6. Retention periods
| Data | Retention |
|---|---|
| Order and invoice data | 7 years (statutory tax retention) |
| Account data | As long as the account is active + 12 months |
| Newsletter subscription | Until you unsubscribe |
| Contact form / email correspondence | 24 months after last contact |
| Analytics data | Maximum 14 months |
| Cookies | See cookie policy |
7. Cookies
We use functional, analytical and marketing cookies. Functional cookies are required for the site to work and are always set. Analytical and marketing cookies are only placed after your consent through the cookie banner. You can change your preferences at any time through the “Cookie settings” link at the bottom of the site.
8. Your rights
Under the GDPR you have the right to:
- Access – know what data we hold about you
- Rectification – have inaccurate data corrected
- Erasure – have your data deleted (“right to be forgotten”)
- Restriction – have processing temporarily stopped
- Object – object to processing based on legitimate interest
- Portability – receive your data in a machine-readable format
- Withdraw consent – at any time, with effect going forward
- Lodge a complaint with the Dutch Data Protection Authority (autoriteitpersoonsgegevens.nl) or the supervisory authority in your country of residence
Send any request to info@stoneybracelets.nl. We will respond within 30 days. We may ask for additional identification to verify your request.
9. Security
We apply appropriate technical and organisational measures to protect your data, including SSL encryption, role-based access control, strong passwords, and the use of PCI-DSS-certified payment providers.

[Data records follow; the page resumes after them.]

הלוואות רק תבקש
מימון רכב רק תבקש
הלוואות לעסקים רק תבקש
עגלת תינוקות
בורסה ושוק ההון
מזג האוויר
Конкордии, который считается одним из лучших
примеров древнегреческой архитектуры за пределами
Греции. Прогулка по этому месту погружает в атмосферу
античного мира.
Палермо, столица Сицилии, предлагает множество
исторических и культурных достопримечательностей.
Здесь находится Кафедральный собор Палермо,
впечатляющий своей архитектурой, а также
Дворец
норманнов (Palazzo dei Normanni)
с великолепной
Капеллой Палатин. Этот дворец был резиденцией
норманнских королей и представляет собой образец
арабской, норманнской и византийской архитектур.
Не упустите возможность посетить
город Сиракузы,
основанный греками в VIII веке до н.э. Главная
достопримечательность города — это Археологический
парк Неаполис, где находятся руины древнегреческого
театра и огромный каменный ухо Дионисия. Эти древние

10. Automated decision-making
We do not make decisions with legal or similarly significant effects based solely on automated processing or profiling.
11. Minors
We do not target individuals under 16 and do not knowingly process children’s data without parental or guardian consent.
12. Changes
We may update this policy. The current version is always available on this page with the date shown at the top. We will actively notify you of material changes by email or by a notice on the site.